```{r setup, include=FALSE}
  knitr::opts_chunk$set(echo = TRUE)
  knitr::opts_chunk$set(dev = 'pdf')
  def.chunk.hook  <- knitr::knit_hooks$get("chunk")
  knitr::knit_hooks$set(chunk = function(x, options) {
    x <- def.chunk.hook(x, options)
    ifelse(options$size != "normalsize", paste0("\n \\", options$size,"\n\n", x, "\n\n \\normalsize"), x)
  })
```


## What is an A/B test? {.t}
A/B testing was briefly mentioned in DSC 10, though you have likely heard this term elsewhere too. 

\vspace{2mm}

::: {.t}
### Designed experiments
\vspace{-2mm}

 - "A/B testing" is basically just the data science / business analytics communities' term for a designed experiment.
 
\vspace{2mm}

 - The "A/B" in the name of it refers to having an "A group" and a "B group" that you want to make comparisons between.
 
\vspace{2mm}

 - But, also you could have more groups, and more factors...
:::

We will only cover the basics here and then will focus on the relevant statistical inference aspects; most of the nuts and bolts of more complex A/B testing are beyond the scope of this course. 

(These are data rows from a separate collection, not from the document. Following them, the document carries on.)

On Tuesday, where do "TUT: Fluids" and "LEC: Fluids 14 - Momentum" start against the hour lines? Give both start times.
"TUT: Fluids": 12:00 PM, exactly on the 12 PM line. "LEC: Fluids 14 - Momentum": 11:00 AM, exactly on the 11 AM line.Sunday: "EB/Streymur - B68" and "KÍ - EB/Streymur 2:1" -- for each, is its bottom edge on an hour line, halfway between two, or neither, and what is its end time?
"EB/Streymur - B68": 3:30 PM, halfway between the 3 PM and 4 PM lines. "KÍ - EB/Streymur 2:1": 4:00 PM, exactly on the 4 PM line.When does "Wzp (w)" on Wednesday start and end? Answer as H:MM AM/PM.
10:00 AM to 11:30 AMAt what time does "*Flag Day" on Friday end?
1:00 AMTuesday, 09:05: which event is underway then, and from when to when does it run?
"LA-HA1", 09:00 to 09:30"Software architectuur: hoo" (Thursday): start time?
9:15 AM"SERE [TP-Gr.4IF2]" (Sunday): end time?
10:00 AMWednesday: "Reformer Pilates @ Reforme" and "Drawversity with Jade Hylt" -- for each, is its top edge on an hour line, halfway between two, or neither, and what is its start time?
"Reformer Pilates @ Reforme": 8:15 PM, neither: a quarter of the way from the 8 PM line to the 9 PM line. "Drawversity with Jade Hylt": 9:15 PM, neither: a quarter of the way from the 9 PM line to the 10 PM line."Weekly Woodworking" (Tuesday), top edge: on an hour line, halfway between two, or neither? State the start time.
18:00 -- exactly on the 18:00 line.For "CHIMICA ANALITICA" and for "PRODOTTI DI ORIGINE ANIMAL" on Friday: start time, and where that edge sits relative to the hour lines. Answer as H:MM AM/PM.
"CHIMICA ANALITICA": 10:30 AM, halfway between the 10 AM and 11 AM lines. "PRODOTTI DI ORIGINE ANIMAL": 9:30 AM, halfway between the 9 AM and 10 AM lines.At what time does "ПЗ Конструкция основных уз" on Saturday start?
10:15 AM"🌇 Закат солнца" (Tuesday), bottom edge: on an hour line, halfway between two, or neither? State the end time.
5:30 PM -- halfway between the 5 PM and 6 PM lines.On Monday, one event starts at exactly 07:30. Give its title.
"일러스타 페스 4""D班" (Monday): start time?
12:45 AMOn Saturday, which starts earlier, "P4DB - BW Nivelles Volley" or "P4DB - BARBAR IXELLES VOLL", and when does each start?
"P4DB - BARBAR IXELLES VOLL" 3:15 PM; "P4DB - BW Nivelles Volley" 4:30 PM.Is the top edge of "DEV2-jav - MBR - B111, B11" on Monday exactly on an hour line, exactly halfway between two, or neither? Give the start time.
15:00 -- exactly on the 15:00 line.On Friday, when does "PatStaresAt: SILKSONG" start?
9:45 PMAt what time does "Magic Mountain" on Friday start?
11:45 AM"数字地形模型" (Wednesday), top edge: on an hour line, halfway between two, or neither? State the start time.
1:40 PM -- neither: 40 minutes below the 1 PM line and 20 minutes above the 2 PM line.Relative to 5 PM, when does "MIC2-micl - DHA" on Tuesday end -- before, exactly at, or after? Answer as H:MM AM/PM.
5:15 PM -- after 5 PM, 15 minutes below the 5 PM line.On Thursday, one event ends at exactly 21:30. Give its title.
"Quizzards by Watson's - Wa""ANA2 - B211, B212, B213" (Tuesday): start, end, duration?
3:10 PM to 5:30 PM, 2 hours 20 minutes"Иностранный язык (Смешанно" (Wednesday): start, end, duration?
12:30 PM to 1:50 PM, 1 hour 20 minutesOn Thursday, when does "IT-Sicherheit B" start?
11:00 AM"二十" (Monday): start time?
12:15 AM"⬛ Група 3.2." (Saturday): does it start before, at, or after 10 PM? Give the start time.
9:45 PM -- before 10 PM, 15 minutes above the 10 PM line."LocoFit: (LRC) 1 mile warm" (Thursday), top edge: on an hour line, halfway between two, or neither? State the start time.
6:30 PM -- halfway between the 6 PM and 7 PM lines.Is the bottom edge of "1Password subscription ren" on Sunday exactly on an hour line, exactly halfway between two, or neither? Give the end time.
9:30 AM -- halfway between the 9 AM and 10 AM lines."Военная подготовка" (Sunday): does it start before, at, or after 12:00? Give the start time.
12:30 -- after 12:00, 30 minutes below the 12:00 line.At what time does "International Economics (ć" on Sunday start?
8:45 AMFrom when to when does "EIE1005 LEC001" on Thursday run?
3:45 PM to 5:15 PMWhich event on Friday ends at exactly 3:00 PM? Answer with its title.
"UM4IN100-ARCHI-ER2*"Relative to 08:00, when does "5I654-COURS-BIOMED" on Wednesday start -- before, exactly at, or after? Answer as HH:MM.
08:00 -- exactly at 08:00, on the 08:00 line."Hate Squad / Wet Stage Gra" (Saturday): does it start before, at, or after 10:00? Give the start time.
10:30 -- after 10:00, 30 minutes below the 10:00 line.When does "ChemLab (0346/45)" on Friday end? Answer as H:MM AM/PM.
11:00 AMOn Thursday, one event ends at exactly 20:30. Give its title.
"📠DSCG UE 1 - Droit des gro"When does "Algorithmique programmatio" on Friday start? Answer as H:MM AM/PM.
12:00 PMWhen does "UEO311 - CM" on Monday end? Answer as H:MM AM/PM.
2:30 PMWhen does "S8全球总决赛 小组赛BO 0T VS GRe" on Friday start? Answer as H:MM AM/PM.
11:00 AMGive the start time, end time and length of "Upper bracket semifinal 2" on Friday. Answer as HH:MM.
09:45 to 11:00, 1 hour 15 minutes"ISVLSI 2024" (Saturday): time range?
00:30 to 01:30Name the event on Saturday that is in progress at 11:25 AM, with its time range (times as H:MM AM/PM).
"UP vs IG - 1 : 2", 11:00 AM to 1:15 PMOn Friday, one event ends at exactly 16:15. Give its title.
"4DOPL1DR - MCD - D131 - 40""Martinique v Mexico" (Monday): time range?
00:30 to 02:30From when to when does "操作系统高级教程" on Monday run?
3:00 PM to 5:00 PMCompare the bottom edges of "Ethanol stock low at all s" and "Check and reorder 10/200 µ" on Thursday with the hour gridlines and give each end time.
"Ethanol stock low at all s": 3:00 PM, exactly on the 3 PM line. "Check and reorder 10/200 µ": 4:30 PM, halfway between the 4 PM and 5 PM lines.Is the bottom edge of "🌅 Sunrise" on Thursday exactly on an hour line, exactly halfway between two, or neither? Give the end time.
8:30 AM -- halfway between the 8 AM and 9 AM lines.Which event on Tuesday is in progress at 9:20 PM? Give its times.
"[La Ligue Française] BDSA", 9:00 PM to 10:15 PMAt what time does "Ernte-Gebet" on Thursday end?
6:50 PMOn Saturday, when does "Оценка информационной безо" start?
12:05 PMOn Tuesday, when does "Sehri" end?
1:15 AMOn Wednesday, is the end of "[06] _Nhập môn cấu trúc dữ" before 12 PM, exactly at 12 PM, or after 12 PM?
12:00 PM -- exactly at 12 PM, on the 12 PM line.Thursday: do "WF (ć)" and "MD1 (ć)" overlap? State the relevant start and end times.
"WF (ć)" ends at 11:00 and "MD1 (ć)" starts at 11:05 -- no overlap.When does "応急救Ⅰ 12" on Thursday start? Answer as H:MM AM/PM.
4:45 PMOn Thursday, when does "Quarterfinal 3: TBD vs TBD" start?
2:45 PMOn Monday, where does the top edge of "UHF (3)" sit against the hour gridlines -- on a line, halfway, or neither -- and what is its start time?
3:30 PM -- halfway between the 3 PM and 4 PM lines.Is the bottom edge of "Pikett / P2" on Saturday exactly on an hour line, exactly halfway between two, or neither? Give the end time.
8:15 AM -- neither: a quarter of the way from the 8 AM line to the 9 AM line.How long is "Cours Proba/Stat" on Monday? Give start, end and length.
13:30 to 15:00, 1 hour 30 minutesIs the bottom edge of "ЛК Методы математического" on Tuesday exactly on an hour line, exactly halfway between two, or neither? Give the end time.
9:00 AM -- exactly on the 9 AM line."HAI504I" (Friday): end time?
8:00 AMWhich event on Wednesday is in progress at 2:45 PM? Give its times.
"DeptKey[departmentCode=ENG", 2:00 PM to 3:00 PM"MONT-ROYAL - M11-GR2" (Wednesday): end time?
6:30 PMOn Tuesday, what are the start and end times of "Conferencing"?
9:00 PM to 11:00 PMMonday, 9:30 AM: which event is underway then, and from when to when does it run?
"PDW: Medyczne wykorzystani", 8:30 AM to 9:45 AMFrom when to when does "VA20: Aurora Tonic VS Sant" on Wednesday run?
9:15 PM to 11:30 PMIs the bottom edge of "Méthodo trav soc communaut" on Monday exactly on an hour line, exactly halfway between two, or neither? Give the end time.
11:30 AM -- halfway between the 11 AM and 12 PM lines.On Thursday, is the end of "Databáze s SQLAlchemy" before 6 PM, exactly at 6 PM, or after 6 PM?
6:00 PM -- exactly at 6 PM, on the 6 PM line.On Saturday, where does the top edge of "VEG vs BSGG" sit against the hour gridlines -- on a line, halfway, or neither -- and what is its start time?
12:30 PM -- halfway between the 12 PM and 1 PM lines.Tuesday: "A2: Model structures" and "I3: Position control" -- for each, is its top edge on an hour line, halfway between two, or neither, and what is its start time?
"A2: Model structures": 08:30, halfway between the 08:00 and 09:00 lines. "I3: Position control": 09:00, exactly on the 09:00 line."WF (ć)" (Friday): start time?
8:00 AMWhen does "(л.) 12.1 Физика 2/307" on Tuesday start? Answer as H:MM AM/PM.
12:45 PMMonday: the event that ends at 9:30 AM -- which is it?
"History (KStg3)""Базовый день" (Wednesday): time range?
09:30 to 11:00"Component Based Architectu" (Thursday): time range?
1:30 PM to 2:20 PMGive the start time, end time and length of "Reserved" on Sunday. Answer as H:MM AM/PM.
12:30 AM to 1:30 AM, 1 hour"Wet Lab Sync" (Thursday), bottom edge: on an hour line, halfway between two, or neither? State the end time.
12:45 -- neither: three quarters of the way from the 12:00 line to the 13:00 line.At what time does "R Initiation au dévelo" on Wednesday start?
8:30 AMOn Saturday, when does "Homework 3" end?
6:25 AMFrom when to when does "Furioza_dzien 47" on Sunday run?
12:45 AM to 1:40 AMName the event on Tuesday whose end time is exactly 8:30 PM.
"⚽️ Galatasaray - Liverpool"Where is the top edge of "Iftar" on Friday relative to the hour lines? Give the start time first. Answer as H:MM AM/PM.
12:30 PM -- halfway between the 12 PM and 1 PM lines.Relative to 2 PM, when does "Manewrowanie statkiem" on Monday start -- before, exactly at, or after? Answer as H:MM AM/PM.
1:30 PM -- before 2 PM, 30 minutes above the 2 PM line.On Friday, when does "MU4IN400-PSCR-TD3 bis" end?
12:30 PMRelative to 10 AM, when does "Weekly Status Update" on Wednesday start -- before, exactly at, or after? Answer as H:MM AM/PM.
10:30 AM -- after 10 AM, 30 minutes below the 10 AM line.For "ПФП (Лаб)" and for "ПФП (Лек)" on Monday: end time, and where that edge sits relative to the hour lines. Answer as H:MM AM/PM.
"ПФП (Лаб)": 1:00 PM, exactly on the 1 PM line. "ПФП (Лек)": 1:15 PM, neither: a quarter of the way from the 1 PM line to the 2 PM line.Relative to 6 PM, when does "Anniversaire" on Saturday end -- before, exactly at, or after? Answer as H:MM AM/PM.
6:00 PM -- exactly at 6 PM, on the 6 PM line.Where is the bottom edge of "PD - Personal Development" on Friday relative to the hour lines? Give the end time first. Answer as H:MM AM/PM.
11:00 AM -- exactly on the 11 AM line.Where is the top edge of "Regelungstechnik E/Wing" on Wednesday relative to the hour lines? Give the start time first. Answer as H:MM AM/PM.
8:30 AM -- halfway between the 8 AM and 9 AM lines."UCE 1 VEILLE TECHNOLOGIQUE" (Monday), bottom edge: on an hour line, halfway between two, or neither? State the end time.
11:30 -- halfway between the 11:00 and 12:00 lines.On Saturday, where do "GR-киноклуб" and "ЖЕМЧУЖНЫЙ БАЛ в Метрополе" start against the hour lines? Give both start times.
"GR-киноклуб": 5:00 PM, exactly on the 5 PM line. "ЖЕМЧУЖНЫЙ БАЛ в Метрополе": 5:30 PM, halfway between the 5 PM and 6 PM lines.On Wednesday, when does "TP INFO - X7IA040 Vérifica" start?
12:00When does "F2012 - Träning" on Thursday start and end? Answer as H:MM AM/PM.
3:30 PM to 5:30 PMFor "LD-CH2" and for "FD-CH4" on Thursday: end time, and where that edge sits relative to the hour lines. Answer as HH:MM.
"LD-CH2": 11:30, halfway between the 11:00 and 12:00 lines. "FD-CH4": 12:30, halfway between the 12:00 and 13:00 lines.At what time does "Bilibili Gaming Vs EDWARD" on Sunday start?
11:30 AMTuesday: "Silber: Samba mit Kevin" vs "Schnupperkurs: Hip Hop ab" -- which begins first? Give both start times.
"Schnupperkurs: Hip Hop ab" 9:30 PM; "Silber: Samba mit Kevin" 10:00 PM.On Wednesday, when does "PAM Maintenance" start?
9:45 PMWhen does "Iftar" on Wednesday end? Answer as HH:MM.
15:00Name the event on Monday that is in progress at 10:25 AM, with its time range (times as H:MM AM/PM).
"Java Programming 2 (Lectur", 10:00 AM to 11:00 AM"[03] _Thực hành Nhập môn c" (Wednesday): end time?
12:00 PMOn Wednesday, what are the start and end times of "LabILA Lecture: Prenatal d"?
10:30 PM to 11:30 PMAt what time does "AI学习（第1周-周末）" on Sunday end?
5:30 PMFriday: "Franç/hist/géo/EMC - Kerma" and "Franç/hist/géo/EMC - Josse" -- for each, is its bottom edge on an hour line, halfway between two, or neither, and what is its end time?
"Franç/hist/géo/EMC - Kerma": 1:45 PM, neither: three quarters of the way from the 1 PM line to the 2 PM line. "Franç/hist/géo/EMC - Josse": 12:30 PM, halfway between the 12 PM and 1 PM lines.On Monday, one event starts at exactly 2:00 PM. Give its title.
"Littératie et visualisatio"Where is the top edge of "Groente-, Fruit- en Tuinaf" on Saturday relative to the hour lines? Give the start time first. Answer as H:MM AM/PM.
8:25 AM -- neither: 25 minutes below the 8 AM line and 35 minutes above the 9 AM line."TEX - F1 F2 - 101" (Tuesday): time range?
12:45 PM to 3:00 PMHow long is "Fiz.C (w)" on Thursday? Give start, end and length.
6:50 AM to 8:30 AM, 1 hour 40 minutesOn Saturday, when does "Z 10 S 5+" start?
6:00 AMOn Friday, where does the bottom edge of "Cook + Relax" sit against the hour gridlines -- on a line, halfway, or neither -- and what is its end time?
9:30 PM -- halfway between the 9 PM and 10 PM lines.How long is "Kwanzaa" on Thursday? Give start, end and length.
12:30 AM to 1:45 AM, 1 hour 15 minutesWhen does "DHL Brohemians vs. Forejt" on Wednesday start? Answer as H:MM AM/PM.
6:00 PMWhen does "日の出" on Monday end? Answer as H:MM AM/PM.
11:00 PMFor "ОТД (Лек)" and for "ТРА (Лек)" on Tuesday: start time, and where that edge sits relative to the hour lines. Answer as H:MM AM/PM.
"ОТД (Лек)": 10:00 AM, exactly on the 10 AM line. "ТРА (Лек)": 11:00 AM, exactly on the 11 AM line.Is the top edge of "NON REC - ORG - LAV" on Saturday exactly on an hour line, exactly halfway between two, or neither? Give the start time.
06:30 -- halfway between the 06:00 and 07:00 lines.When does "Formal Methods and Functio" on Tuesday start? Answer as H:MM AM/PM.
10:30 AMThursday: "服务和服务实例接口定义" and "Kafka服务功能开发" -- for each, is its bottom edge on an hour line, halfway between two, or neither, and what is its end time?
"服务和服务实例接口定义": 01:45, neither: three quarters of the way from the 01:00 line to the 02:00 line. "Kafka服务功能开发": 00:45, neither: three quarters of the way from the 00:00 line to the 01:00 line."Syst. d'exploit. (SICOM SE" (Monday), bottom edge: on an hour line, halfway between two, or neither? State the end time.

## Example: Coding vs. Handwritten Exercises {.t}

You all were invited to participate in my research study on teaching probability theory.

\vspace{2mm}

::: {.t}
### Overall question
\vspace{-2mm}
Does doing coding exercises have a different impact than doing handwritten exercises on students' resulting understanding of probability theory?

:::

\vspace{-10mm}

```{r, echo=FALSE}
plot.new()
plot.window(xlim = c(0, 10), ylim = c(0, 10)) 

# Write pre-test at the top and put a box around it
pretest <- "Pre-test"
xt <- 4.5
yt <- 9.5
text(x=xt, y=yt, labels=pretest, cex=2)

sw   <- strwidth(pretest)*2
sh   <- strheight(pretest)*2
frsz <- 0.2

rect(
  xt - sw/2 - frsz,
  yt - sh/2 - frsz,
  xt + sw/2 + frsz,
  yt + sh/2 + frsz
)

# draw arrows to each group
arrows(x0=4, y0=8.75, x1=2, y1=6)
arrows(x0=5, y0=8.75, x1=7, y1=6)

# initiate text for groups
handwrit <- "1) Handwritten Exercises"
coding <- "1) Coding Exercises"
posttest <- "2) Post-test"


# Write text and box for handwritten
xt <- 2.2
yt <- 5.3
text(x=xt, y=yt, labels=handwrit, cex=2)
text(x=xt, y=(yt-0.75), labels=posttest, cex=2)

sw   <- strwidth(handwrit)*2
sh   <- strheight(handwrit)*4
frsz <- 0.3

rect(
  xt - sw/2 - frsz,
  yt - (0.75/2) - sh/2 - frsz,
  xt + sw/2 + frsz,
  yt - (0.75/2) + sh/2 + frsz
)

# Write text and box for coding
xt <- 7.5
yt <- 5.3
text(x=xt, y=yt, labels=coding, cex=2)
text(x=xt, y=(yt-0.75), labels=posttest, cex=2)

sw   <- strwidth(coding)*2
sh   <- strheight(coding)*4
frsz <- 0.3

rect(
  xt - sw/2 - frsz,
  yt - (0.75/2) - sh/2 - frsz,
  xt + sw/2 + frsz,
  yt - (0.75/2) + sh/2 + frsz
)


```


## Example: Coding vs. Handwritten Exercises {.t}

::: {.t}
### Study design
\vspace{-2mm}
 - All participants take the pre-test.

\vspace{0.5mm}

 - Participants then get randomly assigned to either:
   - Do the handwritten exercises
   - Do the coding exercises
   
\vspace{0.5mm}

 - Participants then take the post-test.
 
\vspace{0.5mm}

 - We record (post-test score - pre-test score) for each participant.
 
:::

\pause 

Statistical hypotheses:
$$
\begin{aligned}
H_0\colon \mu_1 = \mu_2 \\
H_A\colon \mu_1 \neq \mu_2
\end{aligned}
$$

 - $\mu_1$ is the true mean post-test/pre-test difference among those who did the handwritten exercises
 - $\mu_2$ is the true mean post-test/pre-test difference among those who did the coding exercises
 
 
## Example: Coding vs. Handwritten Exercises {.t}

::: {.t}
### Study design
\vspace{-2mm}
 - All participants take the pre-test.

\vspace{2mm}

 - **Participants then get randomly assigned to either:**
   - **Do the handwritten exercises**
   - **Do the coding exercises**
   
\vspace{2mm}

 - Participants then take the post-test.
 
\vspace{2mm}

 - We record (post-test score - pre-test score) for each participant.
 
:::

This \underline{random assignment} is the key to being able to infer causation. Why?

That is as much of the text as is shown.